Nous aurons aujourd’hui, et dans un avenir très proche, à poursuivre ce débat. L’avis du Gouvernement est le même que celui du rapporteur.
Je tiens à insister, monsieur Estrosi, sur la question des fiches S. Ces fiches, le ministre de l’intérieur l’a plusieurs fois rappelé, sont un outil de recueil de renseignements en vue de faciliter le déroulement du contrôle d’identité et les contrôles aux frontières. Cet outil permet de recueillir des signalements, des soupçons et des informations qu’il convient de recouper et de vérifier. Vous le savez.
On ne saurait donc faire de ces fiches un critère de condamnation. Je comprends d’autant mieux le questionnement qui est le vôtre qu’il s’est invité dans le débat public, malheureusement avec quelle force ! Nos compatriotes nous interrogent sur le sujet : l’ignorer serait absurde. Je le répète devant l’Assemblée nationale : on ne saurait faire de ces fiches un critère de condamnation et d’emprisonnement.
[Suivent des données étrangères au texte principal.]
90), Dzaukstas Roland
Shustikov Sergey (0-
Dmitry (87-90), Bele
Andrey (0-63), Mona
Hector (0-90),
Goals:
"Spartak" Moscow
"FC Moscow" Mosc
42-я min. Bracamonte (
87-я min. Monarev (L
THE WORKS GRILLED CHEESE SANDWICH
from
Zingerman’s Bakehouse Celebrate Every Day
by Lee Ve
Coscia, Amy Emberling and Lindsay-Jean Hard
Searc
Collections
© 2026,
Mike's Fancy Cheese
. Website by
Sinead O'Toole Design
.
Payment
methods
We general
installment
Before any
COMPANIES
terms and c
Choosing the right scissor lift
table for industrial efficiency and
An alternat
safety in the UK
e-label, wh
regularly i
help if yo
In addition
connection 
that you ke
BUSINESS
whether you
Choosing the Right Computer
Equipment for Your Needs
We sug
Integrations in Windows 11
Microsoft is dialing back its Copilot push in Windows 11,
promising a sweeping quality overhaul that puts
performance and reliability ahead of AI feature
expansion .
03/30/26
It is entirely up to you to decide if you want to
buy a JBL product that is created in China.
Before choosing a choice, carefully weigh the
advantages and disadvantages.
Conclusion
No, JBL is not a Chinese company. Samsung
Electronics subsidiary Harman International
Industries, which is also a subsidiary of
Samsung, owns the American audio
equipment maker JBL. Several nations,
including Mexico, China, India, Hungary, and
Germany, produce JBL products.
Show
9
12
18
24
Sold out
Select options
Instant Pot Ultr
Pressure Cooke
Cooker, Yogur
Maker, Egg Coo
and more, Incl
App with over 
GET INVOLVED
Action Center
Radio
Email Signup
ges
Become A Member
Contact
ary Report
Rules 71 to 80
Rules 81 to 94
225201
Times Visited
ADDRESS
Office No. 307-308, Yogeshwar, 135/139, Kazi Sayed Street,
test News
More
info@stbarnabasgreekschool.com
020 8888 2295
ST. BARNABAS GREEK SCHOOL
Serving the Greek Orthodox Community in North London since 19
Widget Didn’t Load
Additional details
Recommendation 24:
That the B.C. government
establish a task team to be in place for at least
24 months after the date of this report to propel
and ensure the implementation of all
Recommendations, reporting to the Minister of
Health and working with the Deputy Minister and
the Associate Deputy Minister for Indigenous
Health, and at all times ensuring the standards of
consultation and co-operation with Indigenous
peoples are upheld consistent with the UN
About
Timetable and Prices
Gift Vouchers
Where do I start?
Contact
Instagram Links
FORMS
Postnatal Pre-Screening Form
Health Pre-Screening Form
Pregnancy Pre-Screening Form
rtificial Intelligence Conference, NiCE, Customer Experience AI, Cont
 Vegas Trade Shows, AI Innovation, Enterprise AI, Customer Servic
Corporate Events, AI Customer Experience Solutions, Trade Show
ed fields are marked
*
Du reste, vouloir le faire, ce serait condamner cet outil à très court délai – le ministre de l’intérieur aura l’occasion de revenir sur le sujet, y compris en soulignant l’avis des policiers eux-mêmes –, ce qui affaiblirait du même coup l’efficacité du renseignement antiterroriste. Or nous ne voulons pas desserrer les mailles du filet, lesquelles dépendent non seulement des signaux forts – les fiches S – mais aussi des signaux faibles, recueillis par le travail de la DGSE et de la DGSI comme par l’action du renseignement territorial.
En revanche, s’agissant des personnes dangereuses, que le ministre de l’intérieur appelle le haut du spectre, l’inscription dans les fiches S peut être accompagnée de mesures coercitives. Toutefois, le critère n’est pas que ces personnes soient inscrites au fichier des personnes recherchées, c’est que l’autorité administrative dispose, pour agir, de données suffisamment précises et solides pour tenir devant un magistrat administratif. C’est tout l’enjeu de la demande d’avis au Conseil d’État que nous allons formuler pour des raisons constitutionnelles et conventionnelles. J’ai déjà eu l’occasion de le souligner : nous pourrons avancer ensemble sur ce sujet.
Même si je mesure l’urgence – le mot fait partie de l’intitulé du projet de loi –, je vous demande de prendre le temps nécessaire pour agir efficacement à la fois par rapport au but de la fiche S et aux objectifs que nous nous fixons à l’égard du haut du spectre, c’est-à-dire en termes de dangerosité vis-à-vis de nos compatriotes.